The Times of London identifies Brander as Donal Dunne, convicted in 1999 and jailed for two years.

1.090 out of 35.000... that's more than I expected.. and probably not even half of the real number.


On Dutch ceefax I read that the purpetrators will not be named and prosecuted, can anyone confirm this? :shifteyes:


I've heard stories in my environment as well, about teaching nuns who weren't so friendly... but I don't think the abuse was as structured and extreme as it was in Ireland..
Anyone with experiences perhaps? Or stories heard?
 

Bananas

Endangered Species
On Dutch ceefax I read that the purpetrators will not be named and prosecuted, can anyone confirm this? :shifteyes:
Unfortunatly that is correct.

It is sickening really, lets hope it at least weighs heavy on their conscience that they offer some form of repentance, although I think it would mean little to the children who endured the worst.

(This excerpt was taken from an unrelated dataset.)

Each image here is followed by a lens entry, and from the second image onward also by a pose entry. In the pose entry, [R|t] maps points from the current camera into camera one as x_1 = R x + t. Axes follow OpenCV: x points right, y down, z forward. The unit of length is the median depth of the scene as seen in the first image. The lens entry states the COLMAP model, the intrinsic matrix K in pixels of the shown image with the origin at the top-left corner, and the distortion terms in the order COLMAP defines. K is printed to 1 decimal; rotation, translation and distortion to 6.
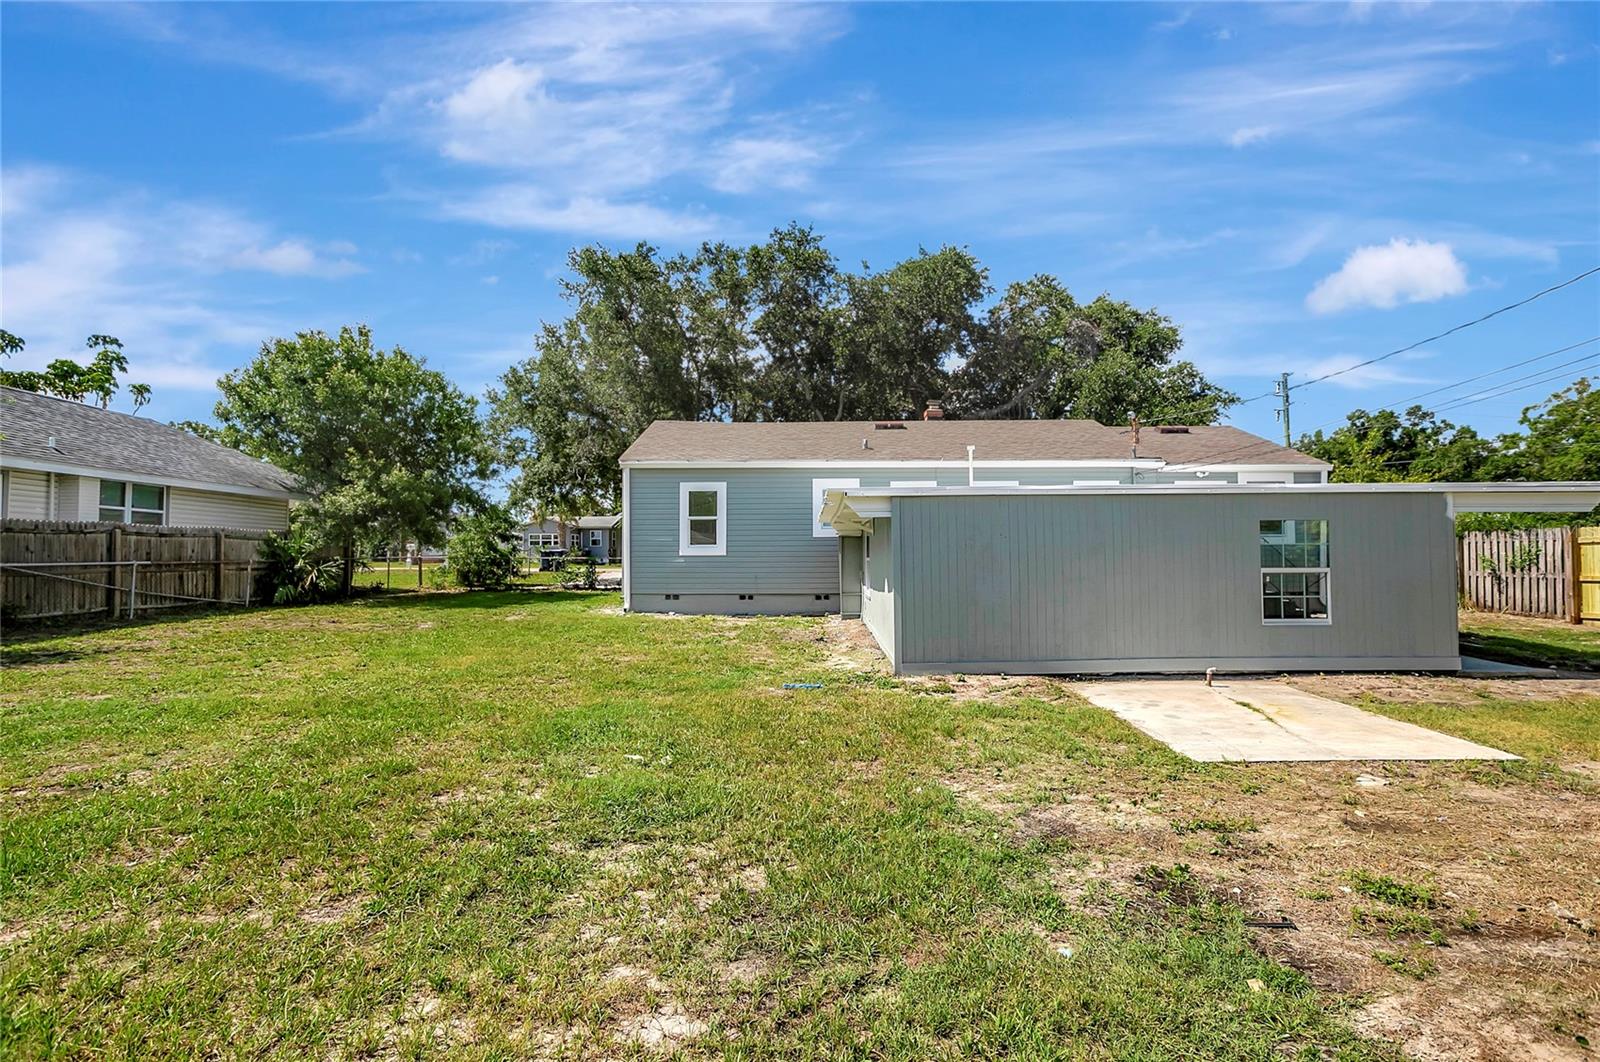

I also feel this report is little more than a reflection of the horrors and the true scale has been dumbed down and glazed over considerably.

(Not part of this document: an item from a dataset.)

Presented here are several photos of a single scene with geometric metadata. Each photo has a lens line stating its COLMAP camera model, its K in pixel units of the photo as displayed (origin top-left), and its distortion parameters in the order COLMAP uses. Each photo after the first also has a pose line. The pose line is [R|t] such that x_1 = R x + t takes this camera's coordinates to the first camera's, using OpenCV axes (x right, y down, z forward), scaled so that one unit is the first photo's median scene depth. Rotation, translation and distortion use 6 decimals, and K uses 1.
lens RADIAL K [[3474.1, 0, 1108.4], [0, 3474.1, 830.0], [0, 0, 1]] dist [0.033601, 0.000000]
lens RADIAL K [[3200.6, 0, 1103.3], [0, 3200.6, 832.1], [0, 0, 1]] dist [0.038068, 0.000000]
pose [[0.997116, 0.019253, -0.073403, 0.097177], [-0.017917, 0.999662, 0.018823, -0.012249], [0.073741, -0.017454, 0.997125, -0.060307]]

At least Ireland has come a long way in the years since these attrocities.
 

Pugz

Ms. Malone
V.I.P.
I saw a show once on More4 about a priest in the US that kept molesting children; the Minister (or who ever was his boss) just moved him to a different town in the state-the same happened again a few more times before it actually went to court. A few of the victims received a letter from the priest apologizing for his actions years later.

Anyway, two things really pissed me off about the way the Catholic church handled it and the victims. The first was that they didn't care if a girl was molested, they just saw it as the priest being 'curious' because of the sodomy vow; the second was the fact that the church was aware of what this guy was doing (he had over 200 victims or something) and they did nothing accept move him around.

Another thing that bothered me was the fact that Bush, when he was President at the time, pardoned the Pope and the Vatican from conviction even though they new it was going on too.

One set of rules for some and other rules for the rest; he wouldn't have pardoned that NAMBLA group would he?
 

Bjarki

Registered Member
It's pretty outrageous indeed that the church tries to keep its members away from being prosecuted by the state. Laws apply to everyone. :stare:
 

Chaos

Epic Gamer
V.I.P.
I think the problem is, the Church has spent the last two thousand years with almost complete control - only in the last few decades has that control really been heavily questioned. Most of today's laws (UK and US) are still influenced by Christianity, and it's a damn shame too.